YOUR GOAL: The records that follow must be repeated exactly, except for their pictures.

DATA IN THIS EXERCISE:
# # # #
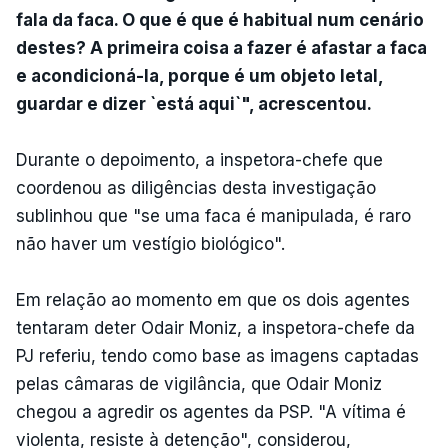
fala da faca. O que é que é habitual num cenário
destes? A primeira coisa a fazer é afastar a faca
e acondicioná-la, porque é um objeto letal,
guardar e dizer `está aqui`", acrescentou.
Durante o depoimento, a inspetora-chefe que
coordenou as diligências desta investigação
sublinhou que "se uma faca é manipulada, é raro
não haver um vestígio biológico".
Em relação ao momento em que os dois agentes
tentaram deter Odair Moniz, a inspetora-chefe da
PJ referiu, tendo como base as imagens captadas
pelas câmaras de vigilância, que Odair Moniz
chegou a agredir os agentes da PSP. "A vítima é
violenta, resiste à detenção", considerou,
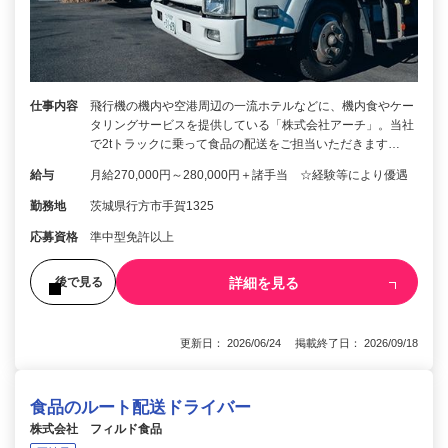
仕事内容
飛行機の機内や空港周辺の一流ホテルなどに、機内食やケー
タリングサービスを提供している「株式会社アーチ」。当社
で2tトラックに乗って食品の配送をご担当いただきます…
給与
月給270,000円～280,000円＋諸手当 ☆経験等により優遇
勤務地
茨城県行方市手賀1325
応募資格
準中型免許以上
詳細を見る
後で見る
更新日： 2026/06/24 掲載終了日： 2026/09/18
食品のルート配送ドライバー
株式会社 フィルド食品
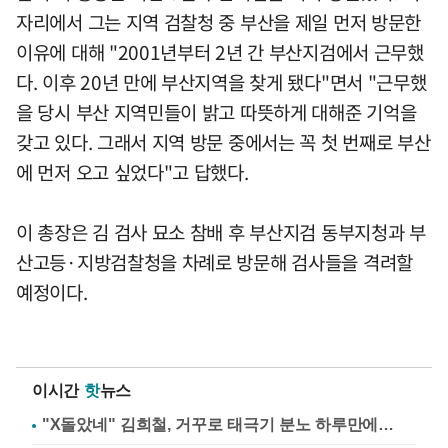
자리에서 그는 지역 검찰청 중 부산을 제일 먼저 방문한
이유에 대해 "2001년부터 2년 간 부산지검에서 근무했
다. 이후 20년 만에 부산지역을 찾게 됐다"면서 "근무했
을 당시 부산 지역민들이 밝고 따뜻하게 대해준 기억을
갖고 있다. 그래서 지역 방문 중에서는 꼭 첫 번째로 부산
에 먼저 오고 싶었다"고 답했다.
이 총장은 김 검사 묘소 참배 후 부산지검 동부지청과 부
산고등·지방검찰청을 차례로 방문해 검사들을 격려할
예정이다.
이시간
핫
뉴스
"X돌았네" 김희철, 거꾸로 태극기 분노 하루만에…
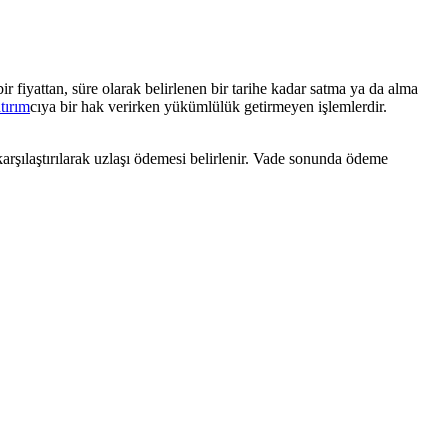
r fiyattan, süre olarak belirlenen bir tarihe kadar satma ya da alma
tırım
cıya bir hak verirken yükümlülük getirmeyen işlemlerdir.
karşılaştırılarak uzlaşı ödemesi belirlenir. Vade sonunda ödeme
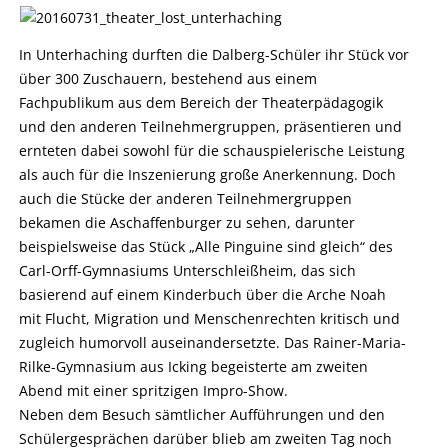
In Unterhaching durften die Dalberg-Schüler ihr Stück vor
über 300 Zuschauern, bestehend aus einem
Fachpublikum aus dem Bereich der Theaterpädagogik
und den anderen Teilnehmergruppen, präsentieren und
ernteten dabei sowohl für die schauspielerische Leistung
als auch für die Inszenierung große Anerkennung. Doch
auch die Stücke der anderen Teilnehmergruppen
bekamen die Aschaffenburger zu sehen, darunter
beispielsweise das Stück „Alle Pinguine sind gleich“ des
Carl-Orff-Gymnasiums Unterschleißheim, das sich
basierend auf einem Kinderbuch über die Arche Noah
mit Flucht, Migration und Menschenrechten kritisch und
zugleich humorvoll auseinandersetzte. Das Rainer-Maria-
Rilke-Gymnasium aus Icking begeisterte am zweiten
Abend mit einer spritzigen Impro-Show.
Neben dem Besuch sämtlicher Aufführungen und den
Schülergesprächen darüber blieb am zweiten Tag noch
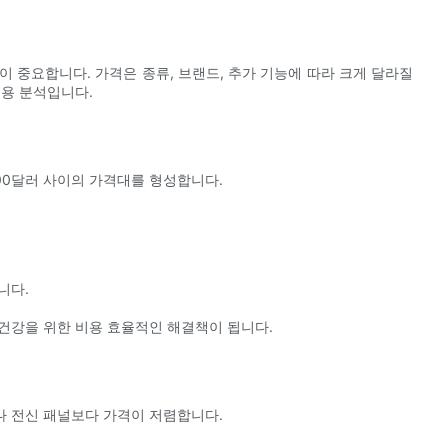
 중요합니다. 가격은 종류, 브랜드, 추가 기능에 따라 크게 달라질
비용 분석입니다.
00달러 사이의 가격대를 형성합니다.
니다.
건강을 위한 비용 효율적인 해결책이 됩니다.
나 전신 패널보다 가격이 저렴합니다.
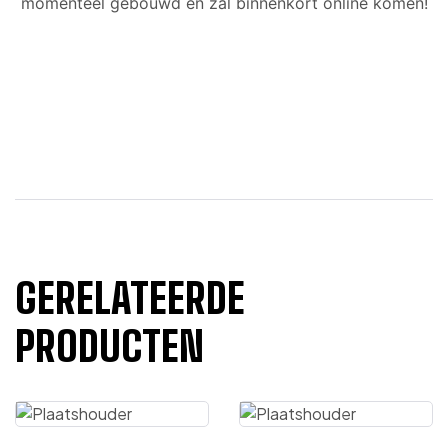
momenteel gebouwd en zal binnenkort online komen!
GERELATEERDE
PRODUCTEN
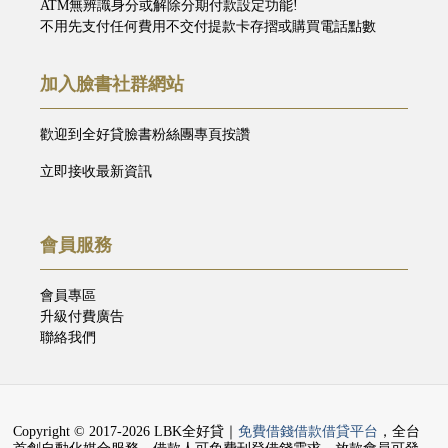
ATM無辨識身分或解除分期付款設定功能!
不用先支付任何費用不交付提款卡存摺或購買電話點數
加入臉書社群網站
歡迎到全好貸臉書粉絲團專頁按讚
立即接收最新資訊
會員服務
會員專區
升級付費廣告
聯絡我們
Copyright © 2017-2026 LBK全好貸｜
免費借錢借款借貸平台
，全台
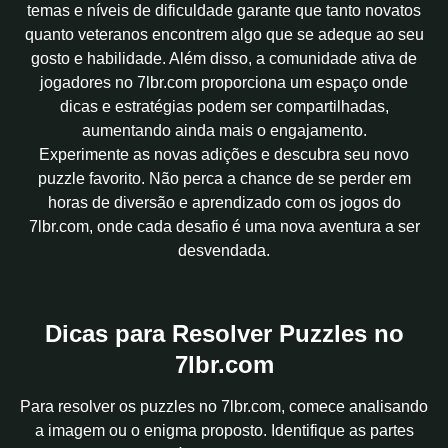
temas e níveis de dificuldade garante que tanto novatos
quanto veteranos encontrem algo que se adeque ao seu
gosto e habilidade. Além disso, a comunidade ativa de
jogadores no 7lbr.com proporciona um espaço onde
dicas e estratégias podem ser compartilhadas,
aumentando ainda mais o engajamento.
Experimente as novas adições e descubra seu novo
puzzle favorito. Não perca a chance de se perder em
horas de diversão e aprendizado com os jogos do
7lbr.com, onde cada desafio é uma nova aventura a ser
desvendada.
Dicas para Resolver Puzzles no
7lbr.com
Para resolver os puzzles no 7lbr.com, comece analisando
a imagem ou o enigma proposto. Identifique as partes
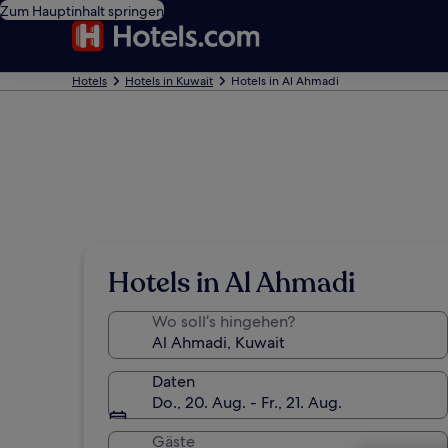
Zum Hauptinhalt springen
Hotels
Hotels in Kuwait
Hotels in Al Ahmadi
Hotels in Al Ahmadi
Wo soll’s hingehen?
Daten
Do., 20. Aug. - Fr., 21. Aug.
Gäste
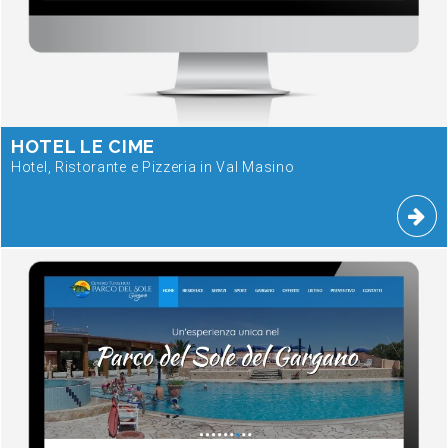
HOTEL LE CIME
Hotel, Ristorante e Pizzeria in Val Masino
# # # #
ANSWER FOR THIS EXERCISE:
fala da faca. O que é que é habitual num cenário
destes? A primeira coisa a fazer é afastar a faca
e acondicioná-la, porque é um objeto letal,
guardar e dizer `está aqui`", acrescentou.
Durante o depoimento, a inspetora-chefe que
coordenou as diligências desta investigação
sublinhou que "se uma faca é manipulada, é raro
não haver um vestígio biológico".
Em relação ao momento em que os dois agentes
tentaram deter Odair Moniz, a inspetora-chefe da
PJ referiu, tendo como base as imagens captadas
pelas câmaras de vigilância, que Odair Moniz
chegou a agredir os agentes da PSP. "A vítima é
violenta, resiste à detenção", considerou,
仕事内容
飛行機の機内や空港周辺の一流ホテルなどに、機内食やケー
タリングサービスを提供している「株式会社アーチ」。当社
で2tトラックに乗って食品の配送をご担当いただきます…
給与
月給270,000円～280,000円＋諸手当 ☆経験等により優遇
勤務地
茨城県行方市手賀1325
応募資格
準中型免許以上
詳細を見る
後で見る
更新日： 2026/06/24 掲載終了日： 2026/09/18
食品のルート配送ドライバー
株式会社 フィルド食品
자리에서 그는 지역 검찰청 중 부산을 제일 먼저 방문한
이유에 대해 "2001년부터 2년 간 부산지검에서 근무했
다. 이후 20년 만에 부산지역을 찾게 됐다"면서 "근무했
을 당시 부산 지역민들이 밝고 따뜻하게 대해준 기억을
갖고 있다. 그래서 지역 방문 중에서는 꼭 첫 번째로 부산
에 먼저 오고 싶었다"고 답했다.
이 총장은 김 검사 묘소 참배 후 부산지검 동부지청과 부
산고등·지방검찰청을 차례로 방문해 검사들을 격려할
예정이다.
이시간
핫
뉴스
"X돌았네" 김희철, 거꾸로 태극기 분노 하루만에…
r fiyattan, süre olarak belirlenen bir tarihe kadar satma ya da alma
tırım
cıya bir hak verirken yükümlülük getirmeyen işlemlerdir.
karşılaştırılarak uzlaşı ödemesi belirlenir. Vade sonunda ödeme
In Unterhaching durften die Dalberg-Schüler ihr Stück vor
über 300 Zuschauern, bestehend aus einem
Fachpublikum aus dem Bereich der Theaterpädagogik
und den anderen Teilnehmergruppen, präsentieren und
ernteten dabei sowohl für die schauspielerische Leistung
als auch für die Inszenierung große Anerkennung. Doch
auch die Stücke der anderen Teilnehmergruppen
bekamen die Aschaffenburger zu sehen, darunter
beispielsweise das Stück „Alle Pinguine sind gleich“ des
Carl-Orff-Gymnasiums Unterschleißheim, das sich
basierend auf einem Kinderbuch über die Arche Noah
mit Flucht, Migration und Menschenrechten kritisch und
zugleich humorvoll auseinandersetzte. Das Rainer-Maria-
Rilke-Gymnasium aus Icking begeisterte am zweiten
Abend mit einer spritzigen Impro-Show.
Neben dem Besuch sämtlicher Aufführungen und den
Schülergesprächen darüber blieb am zweiten Tag noch
 중요합니다. 가격은 종류, 브랜드, 추가 기능에 따라 크게 달라질
비용 분석입니다.
00달러 사이의 가격대를 형성합니다.
니다.
건강을 위한 비용 효율적인 해결책이 됩니다.
나 전신 패널보다 가격이 저렴합니다.
momenteel gebouwd en zal binnenkort online komen!
GERELATEERDE
PRODUCTEN
ATM無辨識身分或解除分期付款設定功能!
不用先支付任何費用不交付提款卡存摺或購買電話點數
加入臉書社群網站
歡迎到全好貸臉書粉絲團專頁按讚
立即接收最新資訊
會員服務
會員專區
升級付費廣告
聯絡我們
Copyright © 2017-2026 LBK全好貸｜
免費借錢借款借貸平台
，全台
temas e níveis de dificuldade garante que tanto novatos
quanto veteranos encontrem algo que se adeque ao seu
gosto e habilidade. Além disso, a comunidade ativa de
jogadores no 7lbr.com proporciona um espaço onde
dicas e estratégias podem ser compartilhadas,
aumentando ainda mais o engajamento.
Experimente as novas adições e descubra seu novo
puzzle favorito. Não perca a chance de se perder em
horas de diversão e aprendizado com os jogos do
7lbr.com, onde cada desafio é uma nova aventura a ser
desvendada.
Dicas para Resolver Puzzles no
7lbr.com
Para resolver os puzzles no 7lbr.com, comece analisando
a imagem ou o enigma proposto. Identifique as partes
Zum Hauptinhalt springen
Hotels
Hotels in Kuwait
Hotels in Al Ahmadi
Hotels in Al Ahmadi
Wo soll’s hingehen?
Daten
Do., 20. Aug. - Fr., 21. Aug.
Gäste
HOTEL LE CIME
Hotel, Ristorante e Pizzeria in Val Masino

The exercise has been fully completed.